Some familiarity with the concept of bits and bytes may help with understanding.
For students already engaged in a computational research project outside of the course, the research project can be related to your existing research if it relates to the themes of the course. Your research project proposal must be part of a real problem that you’re already working on that cannot be solved using standard approaches in the undergraduate computer science curricula such as CSE 417: Algorithms and Complexity. For example, a bioinformatician may be interested in learning more about efficient data structures and algorithms for building genome databases.
Submit a proposal as an Ed Discussion board question addressing the following questions including relevant references.
- What is your research context? Describe the abstract data type or computational problem.
- Describe a simple baseline algorithm for solving the problem. Outline 3 other approaches that you suspect would be more efficient.
- Propose a learning target that connects one or more approach to course concepts.
Suppose you’re working at a company that is planning to build a cutting-edge DNA Indexing, Content Moderation, or Image Processing system. Your team is asked to expand a previous project critique into a memo that explores the ethical considerations around the system, examines arguments both for and against the system, and presents a final recommendation to company leadership either for or against the system. Apply your understanding of affordance analysis to evaluate the potential benefits and dangers of this technology, particularly on civil and human rights. Your memo will be evaluated based on how effectively it addresses these requirements.
Start by revisiting your project critique. Rob Reich and Joshua Cohen have developed Some Guidelines on Writing a Good Political Philosophy Paper. While the memo is not intended to be a formal philosophy paper, an effective memo will present a cogent and cohesive argument for your argument by synthesizing examples and references. In particular, it should focus on your own analysis of references beyond just direct quotation or paraphrasing by integrating references as supporting evidence for your argument.

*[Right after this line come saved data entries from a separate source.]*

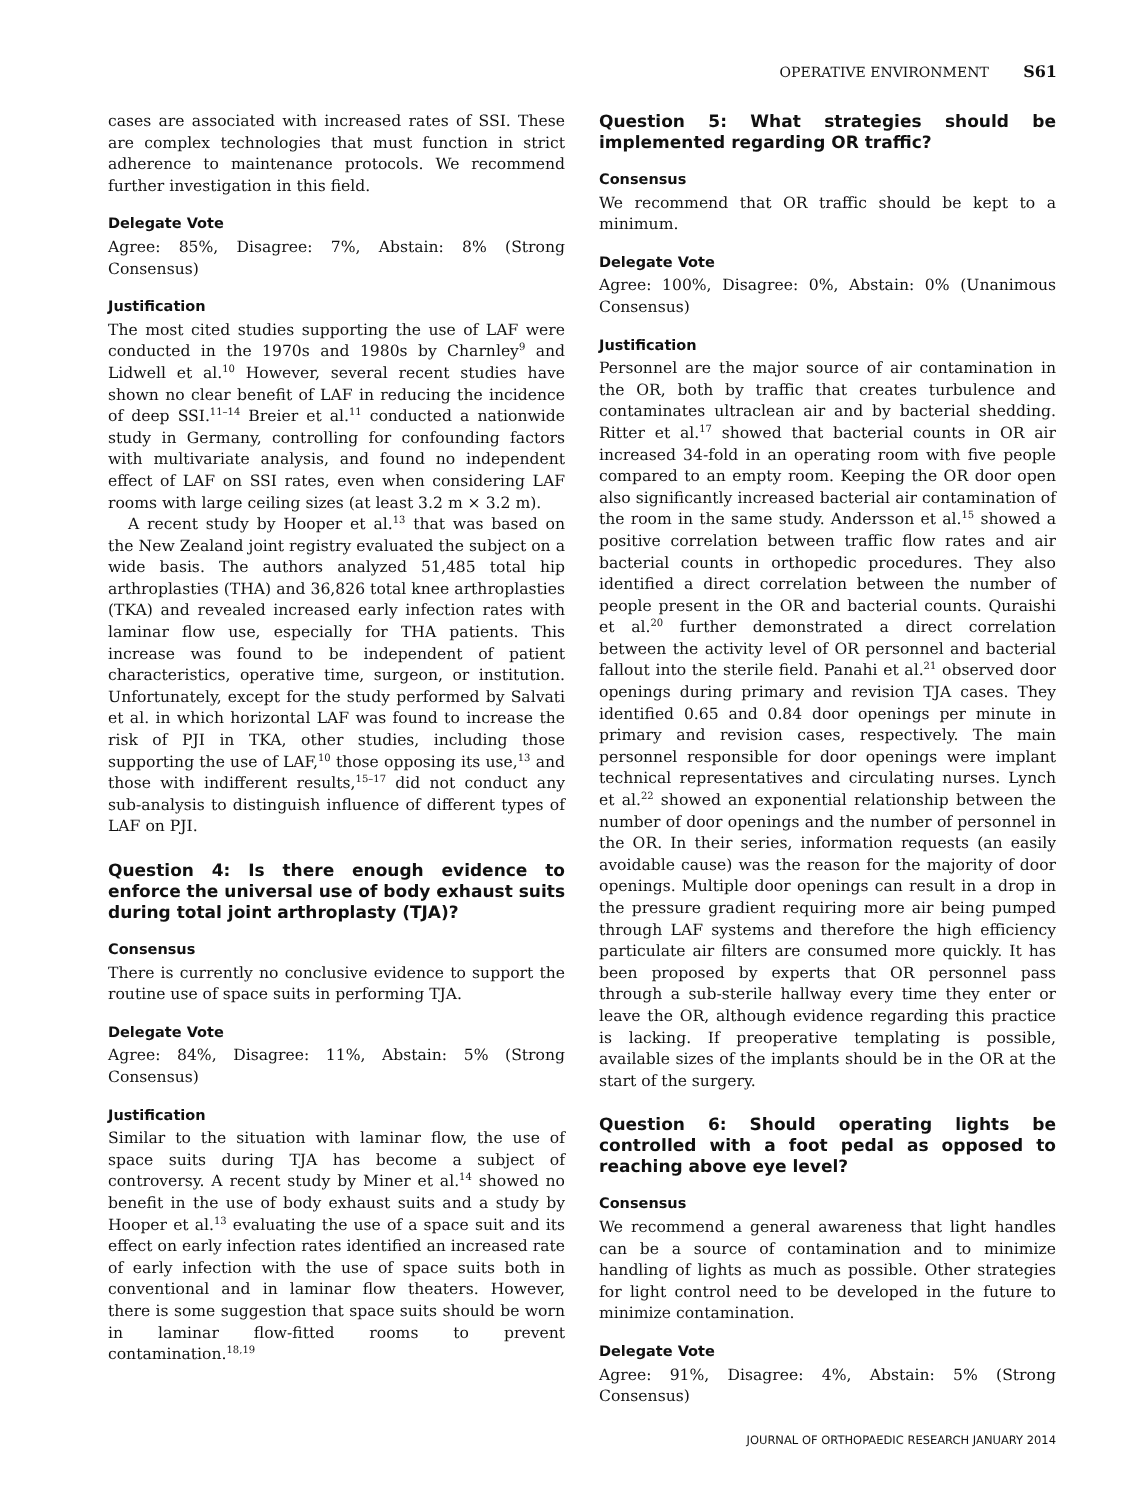OPERATIVE ENVIRONMENT S61
cases are associated with increased rates of SSI. These are complex technologies that must function in strict adherence to maintenance protocols. We recommend further investigation in this field.
Delegate Vote
Agree: 85%, Disagree: 7%, Abstain: 8% (Strong Consensus)
Justification
The most cited studies supporting the use of LAF were conducted in the 1970s and 1980s by Charnley<sup>9</sup> and Lidwell et al.<sup>10</sup> However, several recent studies have shown no clear benefit of LAF in reducing the incidence of deep SSI.<sup>11–14</sup> Breier et al.<sup>11</sup> conducted a nationwide study in Germany, controlling for confounding factors with multivariate analysis, and found no independent effect of LAF on SSI rates, even when considering LAF rooms with large ceiling sizes (at least 3.2 m × 3.2 m).
A recent study by Hooper et al.<sup>13</sup> that was based on the New Zealand joint registry evaluated the subject on a wide basis. The authors analyzed 51,485 total hip arthroplasties (THA) and 36,826 total knee arthroplasties (TKA) and revealed increased early infection rates with laminar flow use, especially for THA patients. This increase was found to be independent of patient characteristics, operative time, surgeon, or institution. Unfortunately, except for the study performed by Salvati et al. in which horizontal LAF was found to increase the risk of PJI in TKA, other studies, including those supporting the use of LAF,<sup>10</sup> those opposing its use,<sup>13</sup> and those with indifferent results,<sup>15–17</sup> did not conduct any sub-analysis to distinguish influence of different types of LAF on PJI.
Question 4: Is there enough evidence to enforce the universal use of body exhaust suits during total joint arthroplasty (TJA)?
Consensus
There is currently no conclusive evidence to support the routine use of space suits in performing TJA.
Delegate Vote
Agree: 84%, Disagree: 11%, Abstain: 5% (Strong Consensus)
Justification
Similar to the situation with laminar flow, the use of space suits during TJA has become a subject of controversy. A recent study by Miner et al.<sup>14</sup> showed no benefit in the use of body exhaust suits and a study by Hooper et al.<sup>13</sup> evaluating the use of a space suit and its effect on early infection rates identified an increased rate of early infection with the use of space suits both in conventional and in laminar flow theaters. However, there is some suggestion that space suits should be worn in laminar flow-fitted rooms to prevent contamination.<sup>18,19</sup>
Question 5: What strategies should be implemented regarding OR traffic?
Consensus
We recommend that OR traffic should be kept to a minimum.
Delegate Vote
Agree: 100%, Disagree: 0%, Abstain: 0% (Unanimous Consensus)
Justification
Personnel are the major source of air contamination in the OR, both by traffic that creates turbulence and contaminates ultraclean air and by bacterial shedding. Ritter et al.<sup>17</sup> showed that bacterial counts in OR air increased 34-fold in an operating room with five people compared to an empty room. Keeping the OR door open also significantly increased bacterial air contamination of the room in the same study. Andersson et al.<sup>15</sup> showed a positive correlation between traffic flow rates and air bacterial counts in orthopedic procedures. They also identified a direct correlation between the number of people present in the OR and bacterial counts. Quraishi et al.<sup>20</sup> further demonstrated a direct correlation between the activity level of OR personnel and bacterial fallout into the sterile field. Panahi et al.<sup>21</sup> observed door openings during primary and revision TJA cases. They identified 0.65 and 0.84 door openings per minute in primary and revision cases, respectively. The main personnel responsible for door openings were implant technical representatives and circulating nurses. Lynch et al.<sup>22</sup> showed an exponential relationship between the number of door openings and the number of personnel in the OR. In their series, information requests (an easily avoidable cause) was the reason for the majority of door openings. Multiple door openings can result in a drop in the pressure gradient requiring more air being pumped through LAF systems and therefore the high efficiency particulate air filters are consumed more quickly. It has been proposed by experts that OR personnel pass through a sub-sterile hallway every time they enter or leave the OR, although evidence regarding this practice is lacking. If preoperative templating is possible, available sizes of the implants should be in the OR at the start of the surgery.
Question 6: Should operating lights be controlled with a foot pedal as opposed to reaching above eye level?
Consensus
We recommend a general awareness that light handles can be a source of contamination and to minimize handling of lights as much as possible. Other strategies for light control need to be developed in the future to minimize contamination.
Delegate Vote
Agree: 91%, Disagree: 4%, Abstain: 5% (Strong Consensus)
JOURNAL OF ORTHOPAEDIC RESEARCH JANUARY 2014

To scope expectations for this task, we think it should be possible to achieve all of these goals in fewer than 1000 words, though this is not a strict requirement. There are many resources for further research on the philosophy of technology. The Stanford Encyclopedia of Philosophy includes comprehensive reviews of topics such as the Ethics of AI and Informed Consent. The Choices and Consequences in Computing course at Cornell lists a selection of relevant readings. The instructors for the Stanford course on ethics, public policy, and technology also developed a few relevant case studies.
Submit your memo as a document to the Canvas assignment.